Task input:
· · · · · · ·

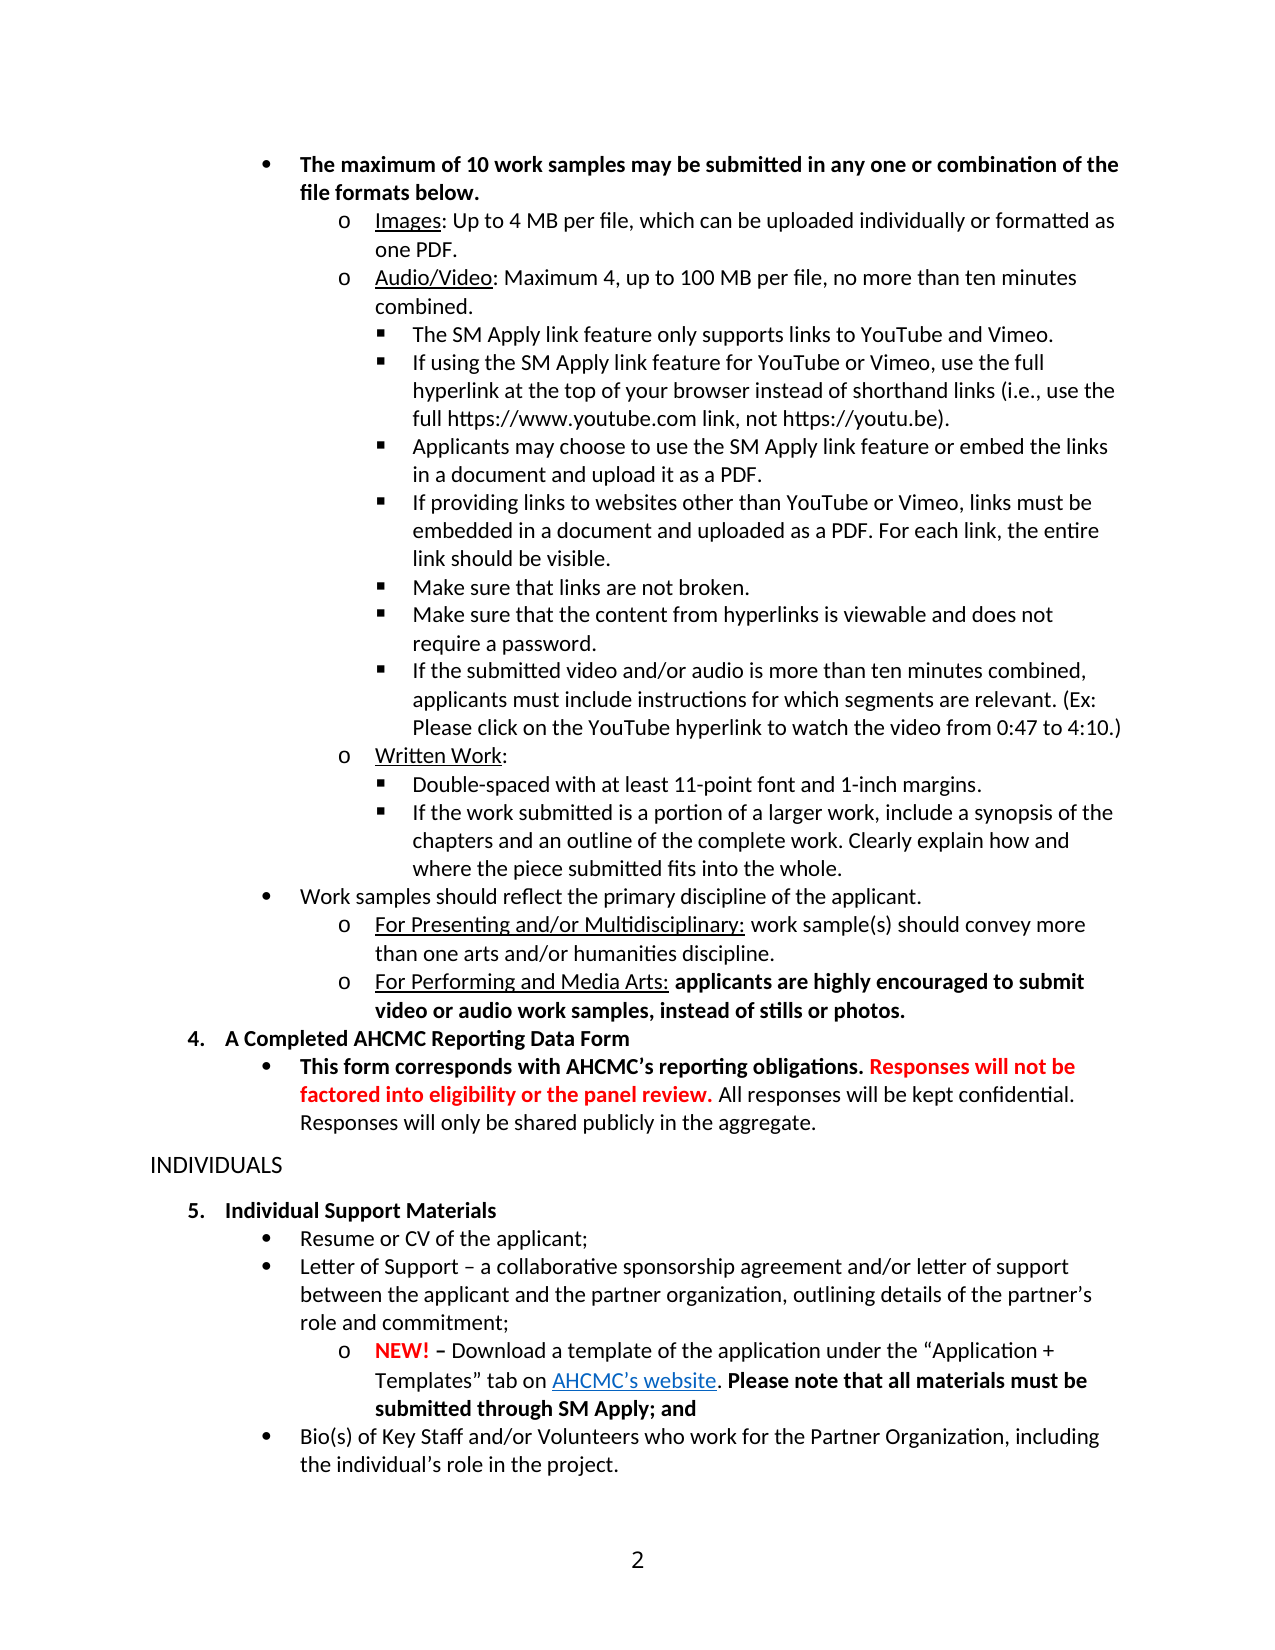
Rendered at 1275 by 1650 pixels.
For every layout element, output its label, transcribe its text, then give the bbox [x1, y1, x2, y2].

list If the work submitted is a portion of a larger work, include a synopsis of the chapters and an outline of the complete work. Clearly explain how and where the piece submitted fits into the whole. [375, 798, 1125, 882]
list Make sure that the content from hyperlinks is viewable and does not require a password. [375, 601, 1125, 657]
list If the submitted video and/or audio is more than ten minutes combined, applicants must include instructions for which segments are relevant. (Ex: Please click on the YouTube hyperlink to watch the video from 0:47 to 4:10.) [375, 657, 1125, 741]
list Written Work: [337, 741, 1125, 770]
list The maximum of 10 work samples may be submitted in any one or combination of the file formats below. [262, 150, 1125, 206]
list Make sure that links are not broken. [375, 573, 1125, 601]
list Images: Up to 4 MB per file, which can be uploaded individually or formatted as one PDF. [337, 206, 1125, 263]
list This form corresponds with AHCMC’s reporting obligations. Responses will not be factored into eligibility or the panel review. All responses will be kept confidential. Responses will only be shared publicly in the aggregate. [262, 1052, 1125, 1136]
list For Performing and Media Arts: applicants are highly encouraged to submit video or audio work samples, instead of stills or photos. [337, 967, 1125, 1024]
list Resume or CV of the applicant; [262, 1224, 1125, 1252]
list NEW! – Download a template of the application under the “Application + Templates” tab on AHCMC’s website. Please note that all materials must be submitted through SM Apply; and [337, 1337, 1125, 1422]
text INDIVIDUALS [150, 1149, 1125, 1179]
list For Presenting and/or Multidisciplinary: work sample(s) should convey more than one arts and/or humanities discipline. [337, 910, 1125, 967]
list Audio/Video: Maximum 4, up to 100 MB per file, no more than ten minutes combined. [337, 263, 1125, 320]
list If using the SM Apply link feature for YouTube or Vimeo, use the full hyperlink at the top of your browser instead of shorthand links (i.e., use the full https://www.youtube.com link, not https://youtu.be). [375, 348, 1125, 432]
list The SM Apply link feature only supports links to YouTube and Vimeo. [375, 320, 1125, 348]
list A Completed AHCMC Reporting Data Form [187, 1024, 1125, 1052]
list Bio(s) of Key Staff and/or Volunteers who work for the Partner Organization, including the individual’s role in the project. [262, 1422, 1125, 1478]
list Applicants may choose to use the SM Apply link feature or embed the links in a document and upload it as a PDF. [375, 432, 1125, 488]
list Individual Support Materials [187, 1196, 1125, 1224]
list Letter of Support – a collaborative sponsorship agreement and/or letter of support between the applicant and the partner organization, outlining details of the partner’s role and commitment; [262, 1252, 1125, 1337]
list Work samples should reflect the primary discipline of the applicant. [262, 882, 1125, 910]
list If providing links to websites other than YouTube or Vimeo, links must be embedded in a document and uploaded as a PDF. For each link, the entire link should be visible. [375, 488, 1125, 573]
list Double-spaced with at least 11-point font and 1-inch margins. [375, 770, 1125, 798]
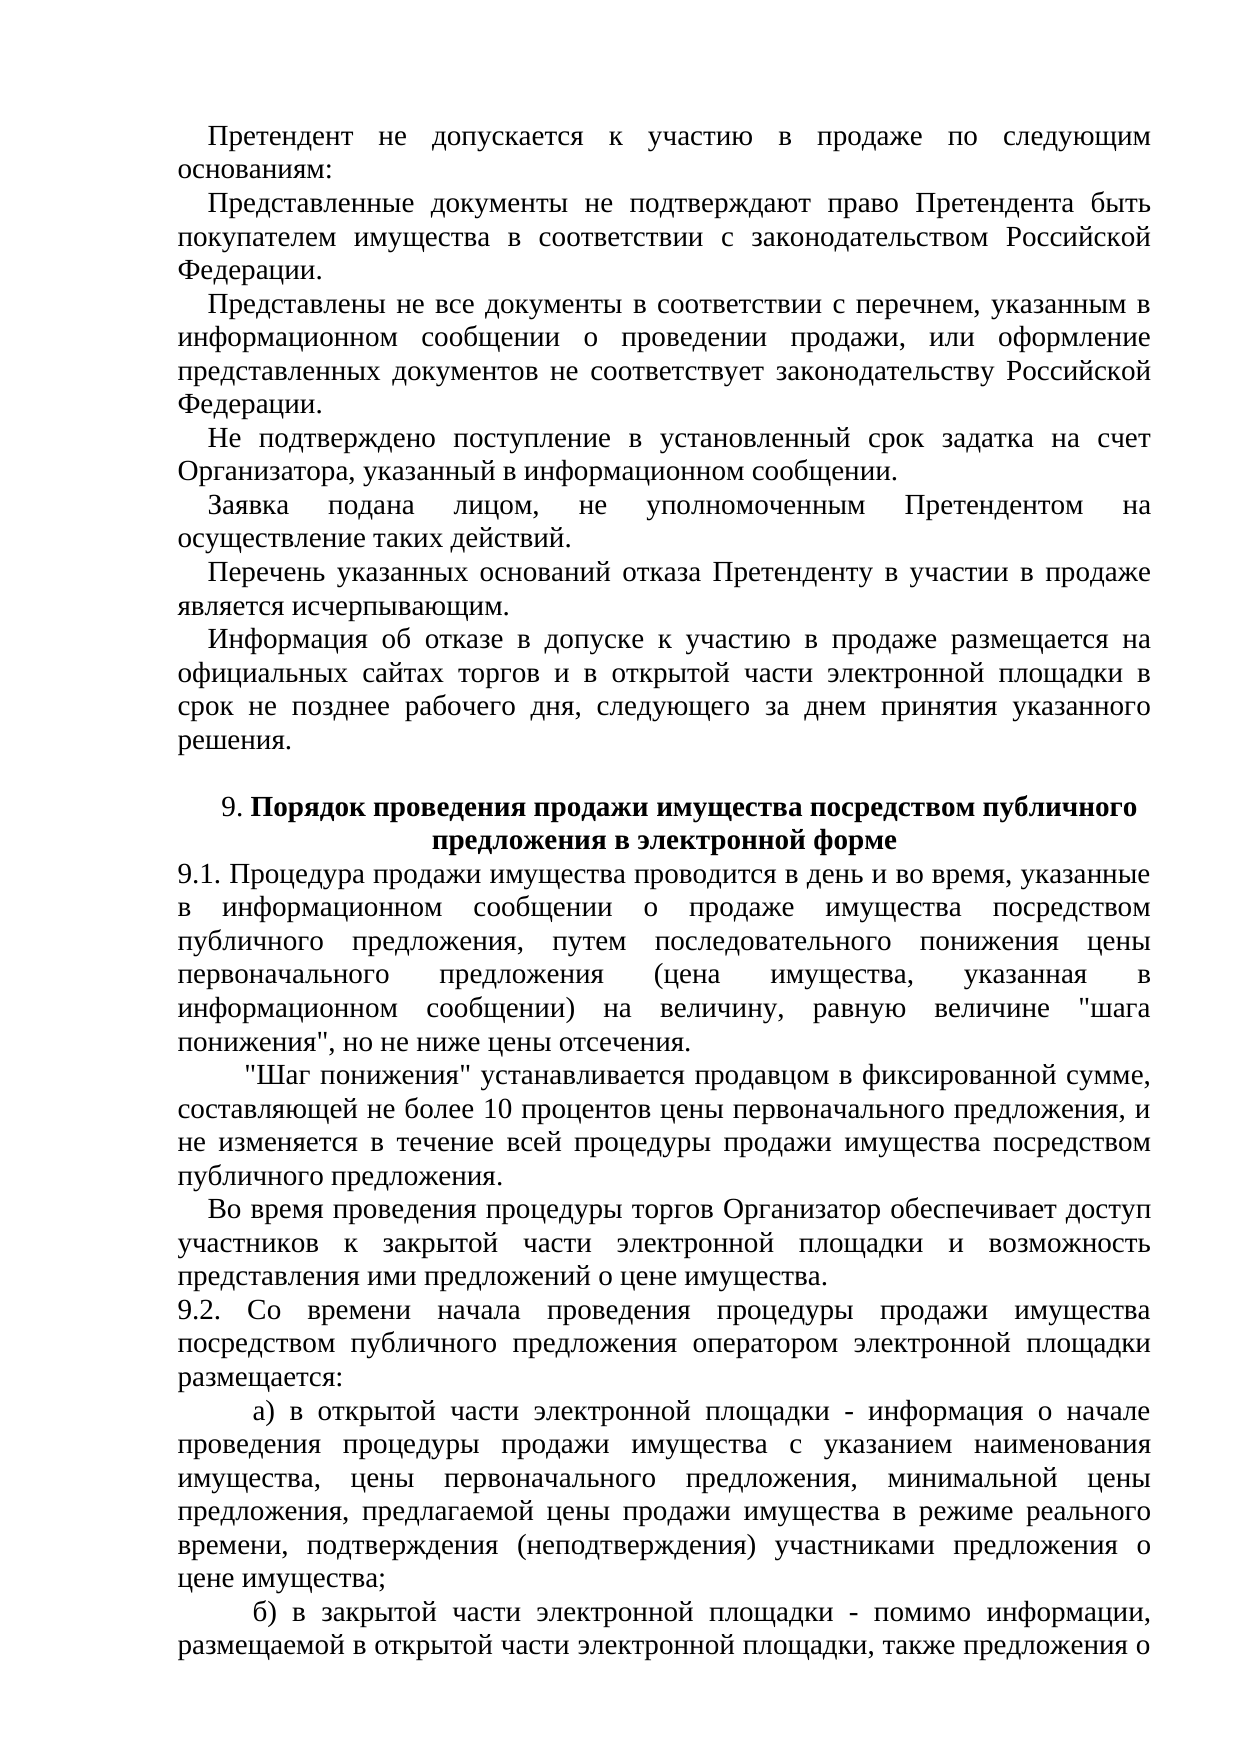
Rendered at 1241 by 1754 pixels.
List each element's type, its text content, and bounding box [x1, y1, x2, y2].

· · · · · · ·

What the task asks:
Report how many lines of the entries hold the string "more". Provide the number alone.

Answer to the exercise:
3